Из-за этих катаплексий детство ее было адом. В тринадцать лет она камнем пошла ко дну в море. Остановка сердца, выгибающееся под электрошоками маленькое тело, реанимация на пороге смерти. В пятнадцать в результате падения с велосипеда стальная трубка руля врезалась ей в горло, на два пальца левее гортани. В девятнадцать – перелом коленной чашечки. Необратимый. Падения, аварии, раны. Ее тело – спина, лодыжки, локти – излагало историю ее болезни в шрамах, переломах, металлических пластинах. В школьные годы к ней так и липли клички: Самоделкин, Франкенштейн, Мисс Пазл.

К счастью, с лечением и новыми исследованиями по нарколепсии ее катаплексии стали реже, падения почти прекратились, с девятнадцати лет Абигэль смогла жить более или менее нормальной жизнью, учиться в Лилле, получить дипломы и в одиночку растить дочь.
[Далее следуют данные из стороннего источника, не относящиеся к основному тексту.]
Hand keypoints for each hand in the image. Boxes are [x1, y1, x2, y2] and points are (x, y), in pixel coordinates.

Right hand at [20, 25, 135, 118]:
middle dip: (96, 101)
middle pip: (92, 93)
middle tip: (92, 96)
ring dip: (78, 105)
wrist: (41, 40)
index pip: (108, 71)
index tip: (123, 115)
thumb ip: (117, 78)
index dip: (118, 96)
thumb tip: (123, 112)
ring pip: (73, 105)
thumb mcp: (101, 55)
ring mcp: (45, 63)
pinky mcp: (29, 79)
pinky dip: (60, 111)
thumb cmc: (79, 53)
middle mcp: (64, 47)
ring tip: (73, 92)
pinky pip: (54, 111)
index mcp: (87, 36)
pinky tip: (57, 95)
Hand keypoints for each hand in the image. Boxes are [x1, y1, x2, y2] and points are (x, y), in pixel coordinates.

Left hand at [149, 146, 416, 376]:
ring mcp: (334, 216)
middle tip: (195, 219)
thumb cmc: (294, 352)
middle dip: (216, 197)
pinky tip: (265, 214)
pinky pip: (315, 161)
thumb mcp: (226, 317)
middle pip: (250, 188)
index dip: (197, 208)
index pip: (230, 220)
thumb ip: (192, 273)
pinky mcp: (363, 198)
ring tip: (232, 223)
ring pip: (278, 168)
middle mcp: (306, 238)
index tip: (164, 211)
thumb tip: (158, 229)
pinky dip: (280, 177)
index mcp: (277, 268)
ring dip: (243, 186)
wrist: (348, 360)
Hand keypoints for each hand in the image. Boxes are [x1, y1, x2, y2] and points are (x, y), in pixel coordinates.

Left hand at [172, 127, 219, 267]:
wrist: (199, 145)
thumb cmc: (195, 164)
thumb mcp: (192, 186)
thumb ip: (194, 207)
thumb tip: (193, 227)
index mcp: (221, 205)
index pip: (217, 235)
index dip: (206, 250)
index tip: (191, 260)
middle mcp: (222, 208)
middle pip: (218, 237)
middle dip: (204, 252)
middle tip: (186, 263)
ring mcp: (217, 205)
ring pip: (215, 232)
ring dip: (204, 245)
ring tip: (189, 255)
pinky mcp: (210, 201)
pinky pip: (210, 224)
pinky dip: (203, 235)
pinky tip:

Леа родилась от ночной забавы с сокурсником, который не пожелал признать ребенка. Абигэль любила дочку. Леа… Ее вызов, лекарство, плод ее битвы, ее гнева. Кукиш нарколепсии.

Отец с дочерью присоединились к Леа в кухне, где та пила молоко. Они загрузили чемоданы в багажник черного седана, дрожа от лютого холода. В последний момент Леа убежала в дом и вернулась с потрепанным плюшевым черным котенком. С этой любимой игрушкой, подаренной ей матерью, когда она родилась, девочка никогда не расставалась, хотя теперь, на пороге отрочества, почти стыдилась ее. В такие моменты Абигэль успокаивала себя: дочь – ее большая Леа, стремившаяся поскорее вырасти, – оставалась ребенком.

Леа открыла замок своего розового в цветочках чемодана, сунула игрушку внутрь и заперла. Ключик она спрятала в карман.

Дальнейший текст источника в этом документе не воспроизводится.